Current and voltage clamp recordings were made with a patch-clamp technique from large, light, dorsal root ganglia (DRG) neurons in tissue culture, derived from trisomy 16 and normal fetal mice. In a Na gradient of [52 mM]o/[28 mM]i, the action potential was accelerated, depolarization and repolarization were faster and the total Na conductance was higher in trisomic neurons. A tetrodotoxin (TTX)-sensitive, fast Na current was demonstrated, about 0.9 nA in trisomic and 0.3 nA in control neurons. The calculated mean specific membrane conductances were 0.74 mS/cm2 and 0.28 mS/cm2, respectively. A TTX-insensitive, slow Na conductance, 3-4 times the fast Na conductance and sensitive to Cd, also was demonstrated, with a 2-fold greater current density and conductance in trisomic as compared with control neurons, of 2.22 +/- 0.54 mS/cm2 and 1.26 +/- 0.09 mS/cm2, respectively.
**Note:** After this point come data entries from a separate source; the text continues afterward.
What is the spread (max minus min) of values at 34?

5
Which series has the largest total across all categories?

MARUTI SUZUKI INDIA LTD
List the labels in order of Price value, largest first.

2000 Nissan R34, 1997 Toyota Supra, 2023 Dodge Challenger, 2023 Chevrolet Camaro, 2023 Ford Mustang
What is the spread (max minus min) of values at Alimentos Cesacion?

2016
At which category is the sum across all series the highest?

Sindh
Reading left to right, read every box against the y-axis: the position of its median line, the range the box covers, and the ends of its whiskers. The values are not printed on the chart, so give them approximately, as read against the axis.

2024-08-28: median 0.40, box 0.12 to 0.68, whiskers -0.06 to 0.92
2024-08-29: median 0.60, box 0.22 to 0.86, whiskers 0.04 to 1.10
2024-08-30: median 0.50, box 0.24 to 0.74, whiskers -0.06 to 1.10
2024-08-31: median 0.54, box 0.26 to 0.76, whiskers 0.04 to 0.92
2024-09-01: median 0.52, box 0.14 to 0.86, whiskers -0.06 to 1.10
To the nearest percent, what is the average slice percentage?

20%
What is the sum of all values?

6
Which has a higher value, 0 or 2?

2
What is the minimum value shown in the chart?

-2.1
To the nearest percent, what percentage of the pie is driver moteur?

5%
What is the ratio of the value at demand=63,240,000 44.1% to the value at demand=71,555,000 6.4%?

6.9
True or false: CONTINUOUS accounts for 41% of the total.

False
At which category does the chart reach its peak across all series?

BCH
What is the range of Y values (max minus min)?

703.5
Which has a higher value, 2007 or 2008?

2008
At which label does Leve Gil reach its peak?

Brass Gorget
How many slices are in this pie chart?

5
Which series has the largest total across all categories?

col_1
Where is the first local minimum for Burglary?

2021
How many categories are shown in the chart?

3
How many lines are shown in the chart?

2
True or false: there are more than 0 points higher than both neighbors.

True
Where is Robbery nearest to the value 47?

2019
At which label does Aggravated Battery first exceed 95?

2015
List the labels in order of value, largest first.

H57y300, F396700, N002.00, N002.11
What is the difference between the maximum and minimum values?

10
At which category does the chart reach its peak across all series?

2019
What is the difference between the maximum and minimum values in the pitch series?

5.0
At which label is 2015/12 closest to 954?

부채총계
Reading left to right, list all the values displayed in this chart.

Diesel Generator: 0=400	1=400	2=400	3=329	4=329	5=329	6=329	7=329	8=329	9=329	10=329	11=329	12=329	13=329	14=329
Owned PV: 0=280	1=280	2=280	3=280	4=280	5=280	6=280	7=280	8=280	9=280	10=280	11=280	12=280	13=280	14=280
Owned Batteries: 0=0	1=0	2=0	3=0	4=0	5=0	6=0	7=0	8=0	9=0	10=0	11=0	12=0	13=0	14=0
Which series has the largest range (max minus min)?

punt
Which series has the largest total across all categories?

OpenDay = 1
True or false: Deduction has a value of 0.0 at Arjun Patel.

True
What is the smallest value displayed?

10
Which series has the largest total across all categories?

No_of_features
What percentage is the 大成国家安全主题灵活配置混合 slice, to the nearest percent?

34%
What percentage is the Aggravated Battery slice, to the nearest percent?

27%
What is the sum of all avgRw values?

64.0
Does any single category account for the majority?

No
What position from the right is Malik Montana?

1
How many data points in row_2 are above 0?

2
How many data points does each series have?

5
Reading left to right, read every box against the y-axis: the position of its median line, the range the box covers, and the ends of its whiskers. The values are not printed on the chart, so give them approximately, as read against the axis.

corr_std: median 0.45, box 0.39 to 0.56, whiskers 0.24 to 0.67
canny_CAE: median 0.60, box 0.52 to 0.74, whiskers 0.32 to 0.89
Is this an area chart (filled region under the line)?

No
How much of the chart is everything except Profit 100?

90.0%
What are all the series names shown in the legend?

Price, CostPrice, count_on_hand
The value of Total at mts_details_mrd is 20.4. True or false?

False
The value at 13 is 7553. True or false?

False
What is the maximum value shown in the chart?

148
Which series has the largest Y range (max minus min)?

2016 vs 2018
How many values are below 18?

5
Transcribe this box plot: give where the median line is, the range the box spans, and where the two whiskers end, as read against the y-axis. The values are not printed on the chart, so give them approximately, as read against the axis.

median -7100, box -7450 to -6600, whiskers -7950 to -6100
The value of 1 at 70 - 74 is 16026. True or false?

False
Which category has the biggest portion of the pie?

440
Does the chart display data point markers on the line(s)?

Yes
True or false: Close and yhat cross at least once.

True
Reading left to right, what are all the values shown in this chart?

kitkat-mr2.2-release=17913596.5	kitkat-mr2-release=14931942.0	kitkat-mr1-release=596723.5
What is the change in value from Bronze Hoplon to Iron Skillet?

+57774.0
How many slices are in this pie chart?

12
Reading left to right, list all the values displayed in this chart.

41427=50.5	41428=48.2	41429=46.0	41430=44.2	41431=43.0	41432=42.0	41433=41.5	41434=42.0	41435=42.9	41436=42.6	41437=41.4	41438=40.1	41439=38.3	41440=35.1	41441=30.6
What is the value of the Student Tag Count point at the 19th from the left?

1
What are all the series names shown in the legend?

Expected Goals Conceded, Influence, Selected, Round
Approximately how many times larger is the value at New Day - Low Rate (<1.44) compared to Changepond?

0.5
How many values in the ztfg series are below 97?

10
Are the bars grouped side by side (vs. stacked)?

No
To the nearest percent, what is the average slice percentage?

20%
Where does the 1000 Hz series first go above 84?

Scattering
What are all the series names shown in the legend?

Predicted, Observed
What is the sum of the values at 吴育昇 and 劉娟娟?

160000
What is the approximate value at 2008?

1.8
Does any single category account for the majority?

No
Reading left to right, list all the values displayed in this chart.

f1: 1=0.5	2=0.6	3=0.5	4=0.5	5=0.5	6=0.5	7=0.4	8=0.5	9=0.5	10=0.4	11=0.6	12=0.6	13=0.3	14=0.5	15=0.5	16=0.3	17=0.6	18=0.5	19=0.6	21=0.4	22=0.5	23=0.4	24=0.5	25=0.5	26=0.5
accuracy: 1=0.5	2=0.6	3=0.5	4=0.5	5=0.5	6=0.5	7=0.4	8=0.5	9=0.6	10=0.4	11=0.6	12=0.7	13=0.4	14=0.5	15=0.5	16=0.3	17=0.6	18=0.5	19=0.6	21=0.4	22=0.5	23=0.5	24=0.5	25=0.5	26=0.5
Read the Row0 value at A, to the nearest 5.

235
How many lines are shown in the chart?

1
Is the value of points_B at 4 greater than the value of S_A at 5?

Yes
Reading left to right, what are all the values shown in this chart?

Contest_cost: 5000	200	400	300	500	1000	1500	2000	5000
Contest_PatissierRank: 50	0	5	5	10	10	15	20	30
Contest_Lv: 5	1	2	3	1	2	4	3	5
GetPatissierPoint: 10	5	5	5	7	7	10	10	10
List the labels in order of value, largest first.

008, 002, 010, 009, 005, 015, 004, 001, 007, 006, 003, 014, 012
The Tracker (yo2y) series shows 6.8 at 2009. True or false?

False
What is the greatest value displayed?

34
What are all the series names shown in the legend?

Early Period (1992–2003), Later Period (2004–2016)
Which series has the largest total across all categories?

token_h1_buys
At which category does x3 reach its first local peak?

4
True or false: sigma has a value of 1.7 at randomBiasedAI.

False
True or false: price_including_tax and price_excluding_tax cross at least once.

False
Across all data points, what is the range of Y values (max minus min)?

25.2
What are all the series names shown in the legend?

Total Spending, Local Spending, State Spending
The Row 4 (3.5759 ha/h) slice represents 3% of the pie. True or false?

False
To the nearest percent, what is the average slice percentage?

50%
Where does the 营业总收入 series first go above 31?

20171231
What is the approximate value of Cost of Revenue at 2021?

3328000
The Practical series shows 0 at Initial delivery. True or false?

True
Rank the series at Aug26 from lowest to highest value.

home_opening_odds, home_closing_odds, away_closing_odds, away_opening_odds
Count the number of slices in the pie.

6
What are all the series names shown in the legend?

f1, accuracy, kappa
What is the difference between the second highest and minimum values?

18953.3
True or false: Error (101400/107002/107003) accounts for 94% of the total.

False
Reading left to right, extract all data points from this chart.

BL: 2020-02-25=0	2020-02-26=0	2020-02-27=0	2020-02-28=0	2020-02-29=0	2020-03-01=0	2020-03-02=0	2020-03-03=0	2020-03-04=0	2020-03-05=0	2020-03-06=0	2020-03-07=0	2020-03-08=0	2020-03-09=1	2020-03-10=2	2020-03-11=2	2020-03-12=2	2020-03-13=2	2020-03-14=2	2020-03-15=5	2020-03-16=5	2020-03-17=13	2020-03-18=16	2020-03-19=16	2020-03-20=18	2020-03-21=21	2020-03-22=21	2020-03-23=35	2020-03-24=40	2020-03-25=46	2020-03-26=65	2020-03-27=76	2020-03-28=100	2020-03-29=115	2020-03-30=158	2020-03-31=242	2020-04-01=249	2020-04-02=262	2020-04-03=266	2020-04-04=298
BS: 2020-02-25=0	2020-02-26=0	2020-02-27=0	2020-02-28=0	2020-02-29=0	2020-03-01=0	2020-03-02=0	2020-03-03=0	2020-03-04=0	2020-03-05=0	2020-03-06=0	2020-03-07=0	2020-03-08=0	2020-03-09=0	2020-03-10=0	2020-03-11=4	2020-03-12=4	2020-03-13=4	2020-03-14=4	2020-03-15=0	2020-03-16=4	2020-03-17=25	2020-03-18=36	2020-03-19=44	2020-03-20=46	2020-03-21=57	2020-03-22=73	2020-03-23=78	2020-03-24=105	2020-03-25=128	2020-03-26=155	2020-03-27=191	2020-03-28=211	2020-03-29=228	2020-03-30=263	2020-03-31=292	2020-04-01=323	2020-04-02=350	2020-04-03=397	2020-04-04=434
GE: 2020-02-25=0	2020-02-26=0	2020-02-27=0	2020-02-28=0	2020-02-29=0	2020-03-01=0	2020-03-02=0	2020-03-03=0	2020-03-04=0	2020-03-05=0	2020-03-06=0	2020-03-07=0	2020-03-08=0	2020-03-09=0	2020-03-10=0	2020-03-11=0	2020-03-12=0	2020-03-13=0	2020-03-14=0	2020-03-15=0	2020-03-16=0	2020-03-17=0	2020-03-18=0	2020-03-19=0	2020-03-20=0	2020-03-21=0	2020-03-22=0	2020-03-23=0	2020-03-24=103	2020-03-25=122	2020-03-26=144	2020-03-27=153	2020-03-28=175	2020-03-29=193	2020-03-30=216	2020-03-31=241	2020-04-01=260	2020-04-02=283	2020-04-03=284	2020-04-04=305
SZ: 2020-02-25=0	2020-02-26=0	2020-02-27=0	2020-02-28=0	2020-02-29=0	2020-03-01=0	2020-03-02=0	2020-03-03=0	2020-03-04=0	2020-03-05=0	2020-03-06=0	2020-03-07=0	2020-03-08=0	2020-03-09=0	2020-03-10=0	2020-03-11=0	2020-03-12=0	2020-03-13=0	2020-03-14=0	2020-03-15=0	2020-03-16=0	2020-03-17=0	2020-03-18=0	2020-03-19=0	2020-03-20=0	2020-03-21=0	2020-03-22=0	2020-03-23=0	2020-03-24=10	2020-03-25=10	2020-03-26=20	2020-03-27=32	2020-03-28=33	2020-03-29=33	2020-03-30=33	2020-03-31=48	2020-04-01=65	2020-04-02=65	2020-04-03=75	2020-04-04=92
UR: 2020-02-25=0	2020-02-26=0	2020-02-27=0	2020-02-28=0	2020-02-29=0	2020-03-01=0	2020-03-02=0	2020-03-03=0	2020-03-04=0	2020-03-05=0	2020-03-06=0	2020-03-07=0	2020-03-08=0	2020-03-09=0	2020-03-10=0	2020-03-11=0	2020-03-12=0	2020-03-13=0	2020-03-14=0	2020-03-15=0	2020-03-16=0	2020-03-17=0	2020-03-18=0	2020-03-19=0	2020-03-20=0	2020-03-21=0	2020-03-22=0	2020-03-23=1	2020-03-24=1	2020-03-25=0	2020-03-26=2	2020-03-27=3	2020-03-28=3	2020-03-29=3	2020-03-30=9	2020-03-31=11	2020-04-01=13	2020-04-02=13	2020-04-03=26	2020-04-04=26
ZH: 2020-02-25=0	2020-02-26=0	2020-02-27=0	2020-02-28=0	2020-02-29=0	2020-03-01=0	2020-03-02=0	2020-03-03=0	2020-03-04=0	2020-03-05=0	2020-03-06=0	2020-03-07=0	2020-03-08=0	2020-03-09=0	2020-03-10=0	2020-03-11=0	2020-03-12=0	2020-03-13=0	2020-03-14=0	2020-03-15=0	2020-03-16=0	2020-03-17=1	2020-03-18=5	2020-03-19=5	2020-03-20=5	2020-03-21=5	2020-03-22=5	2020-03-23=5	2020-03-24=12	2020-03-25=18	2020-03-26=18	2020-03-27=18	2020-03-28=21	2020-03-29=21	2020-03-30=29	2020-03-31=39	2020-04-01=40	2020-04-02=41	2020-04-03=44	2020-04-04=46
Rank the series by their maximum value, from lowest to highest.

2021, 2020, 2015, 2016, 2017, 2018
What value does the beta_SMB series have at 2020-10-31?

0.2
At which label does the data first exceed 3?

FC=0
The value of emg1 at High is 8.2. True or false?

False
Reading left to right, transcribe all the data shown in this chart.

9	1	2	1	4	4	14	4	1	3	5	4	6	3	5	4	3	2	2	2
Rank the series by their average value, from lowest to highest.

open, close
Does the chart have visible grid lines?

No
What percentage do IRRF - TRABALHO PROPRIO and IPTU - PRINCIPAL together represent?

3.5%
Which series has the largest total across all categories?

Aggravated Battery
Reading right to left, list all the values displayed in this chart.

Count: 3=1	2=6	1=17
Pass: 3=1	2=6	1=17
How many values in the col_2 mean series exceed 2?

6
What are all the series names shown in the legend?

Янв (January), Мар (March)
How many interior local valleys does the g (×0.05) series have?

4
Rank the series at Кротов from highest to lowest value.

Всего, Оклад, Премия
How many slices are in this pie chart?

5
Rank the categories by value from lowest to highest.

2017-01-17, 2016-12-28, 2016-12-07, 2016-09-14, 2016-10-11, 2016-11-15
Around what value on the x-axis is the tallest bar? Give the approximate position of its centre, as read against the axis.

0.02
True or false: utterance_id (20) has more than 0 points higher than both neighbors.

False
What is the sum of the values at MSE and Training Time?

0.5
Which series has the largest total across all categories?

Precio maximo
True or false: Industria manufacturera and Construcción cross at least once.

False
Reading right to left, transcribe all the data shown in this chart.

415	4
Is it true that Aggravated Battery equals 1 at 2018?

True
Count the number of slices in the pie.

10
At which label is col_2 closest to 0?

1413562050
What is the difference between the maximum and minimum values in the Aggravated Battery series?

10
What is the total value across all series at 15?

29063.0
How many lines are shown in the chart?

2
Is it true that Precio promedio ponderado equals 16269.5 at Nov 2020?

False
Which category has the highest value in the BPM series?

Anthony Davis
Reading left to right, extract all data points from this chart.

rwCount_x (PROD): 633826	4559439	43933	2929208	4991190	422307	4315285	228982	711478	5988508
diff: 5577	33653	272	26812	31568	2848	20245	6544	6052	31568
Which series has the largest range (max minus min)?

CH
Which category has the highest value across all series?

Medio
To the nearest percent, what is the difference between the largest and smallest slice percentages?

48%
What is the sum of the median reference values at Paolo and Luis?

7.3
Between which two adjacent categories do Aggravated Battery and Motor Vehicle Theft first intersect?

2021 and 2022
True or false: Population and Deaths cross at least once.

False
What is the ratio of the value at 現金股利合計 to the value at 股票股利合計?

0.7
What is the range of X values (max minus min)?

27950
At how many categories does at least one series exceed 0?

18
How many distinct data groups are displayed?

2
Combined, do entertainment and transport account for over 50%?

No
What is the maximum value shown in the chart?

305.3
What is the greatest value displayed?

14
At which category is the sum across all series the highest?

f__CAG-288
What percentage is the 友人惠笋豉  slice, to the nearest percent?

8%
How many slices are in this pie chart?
The voltage-dependence and kinetics of the TTX-insensitive, slow, Na current were similar in the two neuronal groups. The results indicate that depolarization during the action potential, in fetal mouse DRG neurons in culture, is mediated by this slow TTX-insensitive Na current. Further, acceleration of depolarization in trisomy 16 neurons is caused by a 2-fold increase in the density of the slow Na current.